# Job 1
Extract each line of the records below that contains the string "longitude".

# Article
** Start **
TAOCP 7.2.2.2 Exercise 468

Let the squares of the $m \times n$ board have coordinates $(i,j)$, with $1 \le i \le m$ and $1 \le j \le n$.

Section 7.2.2.2: Satisfiability

Exercise 468. [20] [20] Experiment with the mutilated chessboard problem when the even-odd endomorphisms are modified so that (a) they use the same rule for all $i$ and $j$; or (b) they each make an independent random choice between horizontal and vertical.

Verified: no
Solve time: 4m


Solution

Let the squares of the $m \times n$ board have coordinates $(i,j)$, with $1 \le i \le m$ and $1 \le j \le n$. The endomorphism in the even-odd rule (190) chooses, for each square, one of its two possible domino directions according to the parity of its coordinates. A fixed point is therefore a domino covering in which every square is paired in the direction prescribed by (190).

Assume first that $m$ is even. In this case the rule pairs the squares in each column by vertical dominoes. Indeed, for each column $j$, the square pairs in the order

$$ (1,j)\leftrightarrow(2,j),\quad (3,j)\leftrightarrow(4,j),\quad \dots,\quad (m-1,j)\leftrightarrow(m,j). $$

These pairs cover every square of the column because $m$ is even. Hence the collection of these vertical dominoes is a domino covering, and every domino is unchanged by (190), so this covering is a fixed point.

To prove uniqueness, consider any fixed point. The top square $(1,j)$ of each column has only the partner prescribed by (190), namely $(2,j)$. Therefore every fixed point must contain the domino

$$ {(1,j),(2,j)}. $$

Removing these dominoes leaves the same problem on rows $3$ through $m$. Repeating this argument forces the dominoes

$$ {(3,j),(4,j)},\ldots,{(m-1,j),(m,j)} $$

for every column $j$. Thus no other covering can be fixed.

Now assume that $m$ is odd. Since $mn$ is even, $n$ must be even. The same argument with the roles of rows and columns interchanged applies. The rule forces horizontal dominoes in each row:

$$ ( i,1)\leftrightarrow(i,2),\quad ( i,3)\leftrightarrow(i,4),\quad \dots,\quad (i,n-1)\leftrightarrow(i,n). $$

These dominoes form a covering because $n$ is even. Every fixed point must contain the domino covering the leftmost square $(i,1)$ of each row, then the domino covering $(i,3)$, and so on. Hence this horizontal covering is forced and unique.

In both possible cases, one of $m,n$ is even because $mn$ is even. The even dimension determines a covering fixed by the even-odd rule, and the forced domino containing the first square in each corresponding strip shows that no second fixed point can exist.

This completes the proof.
** End **
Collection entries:
** Start **
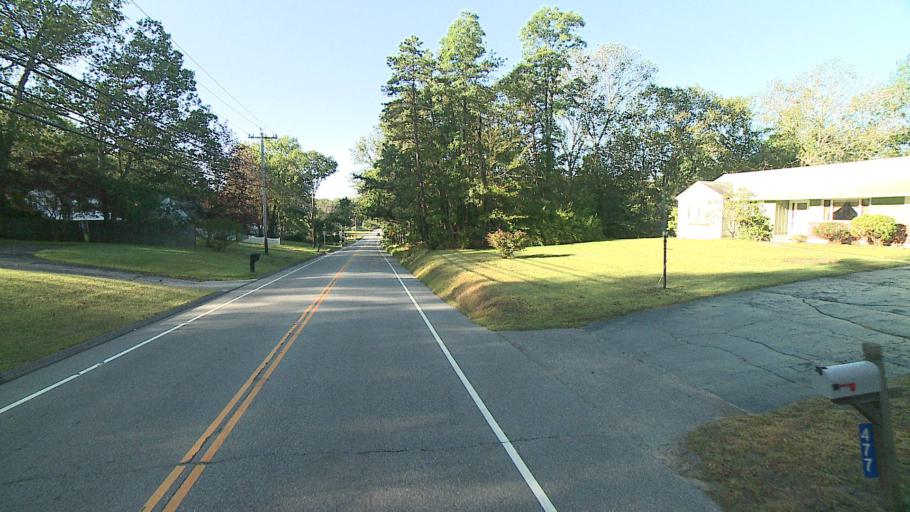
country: US
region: Connecticut
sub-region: Windham County
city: East Brooklyn
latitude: 41.7711
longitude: -71.8977
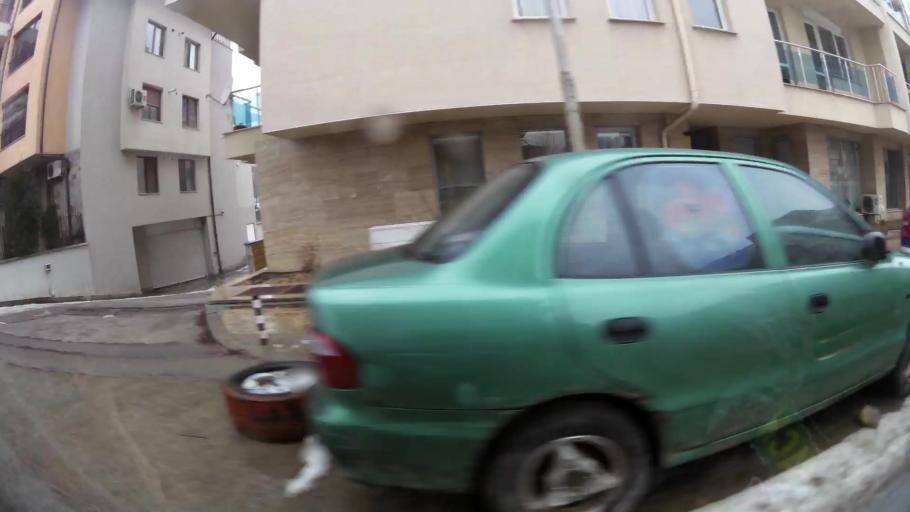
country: BG
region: Sofia-Capital
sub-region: Stolichna Obshtina
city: Sofia
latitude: 42.6566
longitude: 23.3010
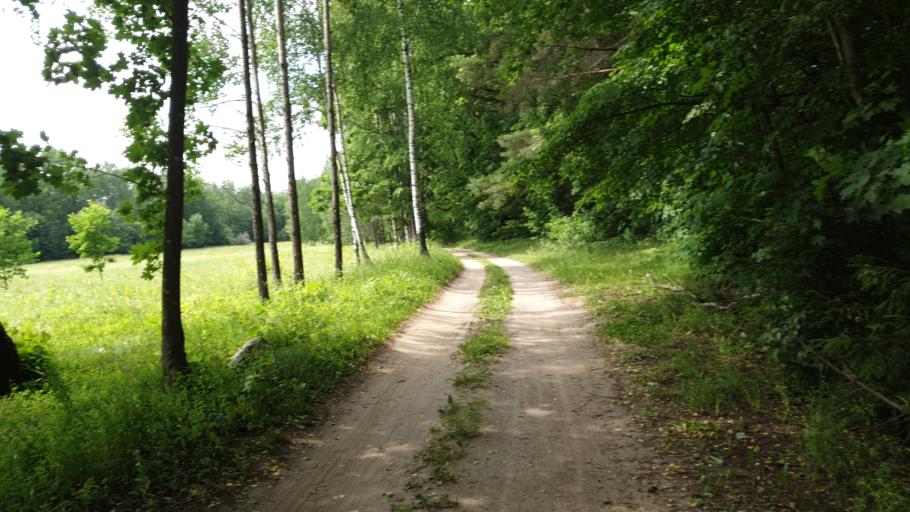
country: LT
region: Vilnius County
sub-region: Vilnius
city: Fabijoniskes
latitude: 54.7874
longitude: 25.3197
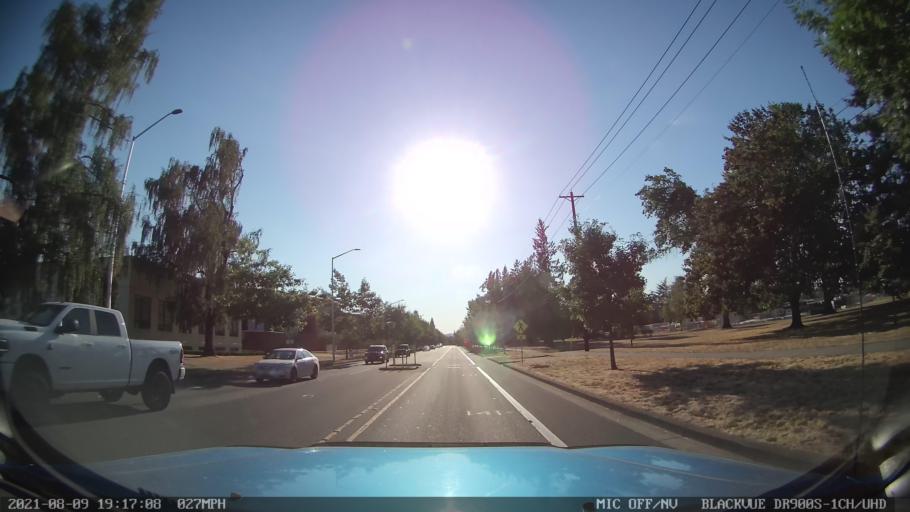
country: US
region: Oregon
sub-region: Marion County
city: Four Corners
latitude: 44.9399
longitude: -123.0005
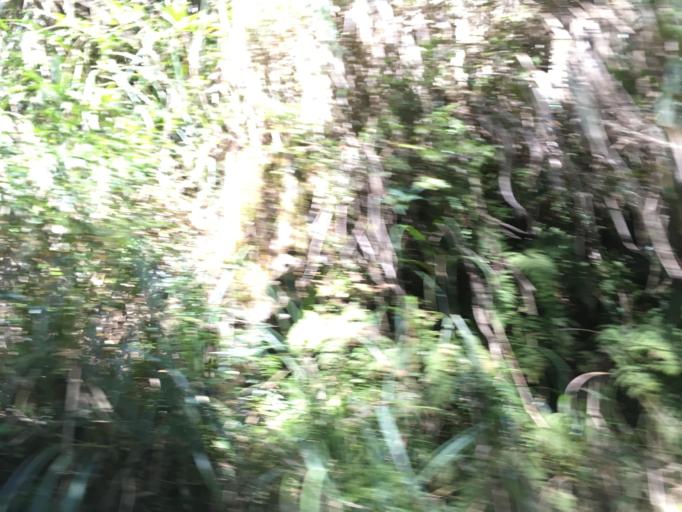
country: TW
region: Taiwan
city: Daxi
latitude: 24.5756
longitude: 121.4139
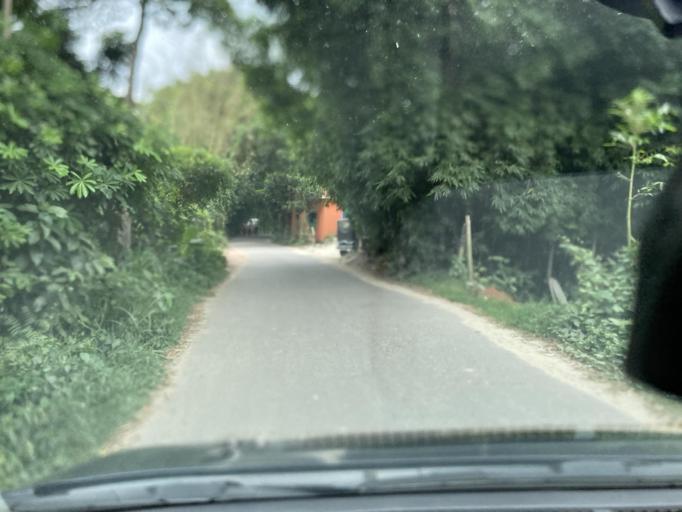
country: BD
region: Dhaka
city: Dohar
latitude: 23.7944
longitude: 90.0523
** End **
# Job 2
Retype the solution above from "Removing these dominoes" to "can be fixed." without changing anything.

# Worked answer 1
longitude: -71.8977
longitude: 23.3010
longitude: 25.3197
longitude: -123.0005
longitude: 121.4139
longitude: 90.0523

# Worked answer 2
Removing these dominoes leaves the same problem on rows $3$ through $m$. Repeating this argument forces the dominoes

$$ {(3,j),(4,j)},\ldots,{(m-1,j),(m,j)} $$

for every column $j$. Thus no other covering can be fixed.